-- Description of the task --
Update the entries below by putting "Drive" in place of "Campaign" and keeping everything else the same. Leave the pictures out of your answer.

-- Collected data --
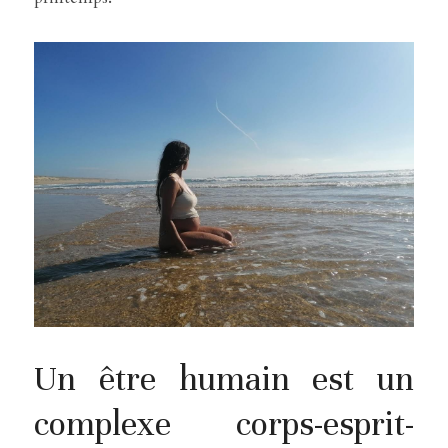
Un être humain est un 
complexe corps-esprit-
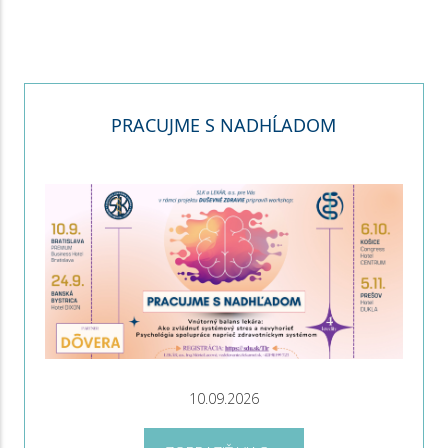
PRACUJME S NADHĹADOM
10.09.2026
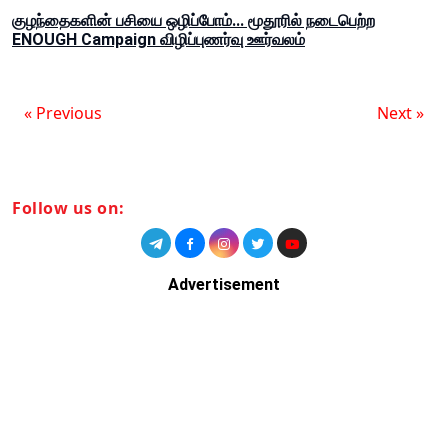
குழந்தைகளின் பசியை ஒழிப்போம்... மூதூரில் நடைபெற்ற
ENOUGH Campaign விழிப்புணர்வு ஊர்வலம்
« Previous
Next »
Follow us on:
Advertisement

-- Solution to this problem --
Un être humain est un 
complexe corps-esprit-
PRACUJME S NADHĹADOM
10.09.2026
குழந்தைகளின் பசியை ஒழிப்போம்... மூதூரில் நடைபெற்ற
ENOUGH Drive விழிப்புணர்வு ஊர்வலம்
« Previous
Next »
Follow us on:
Advertisement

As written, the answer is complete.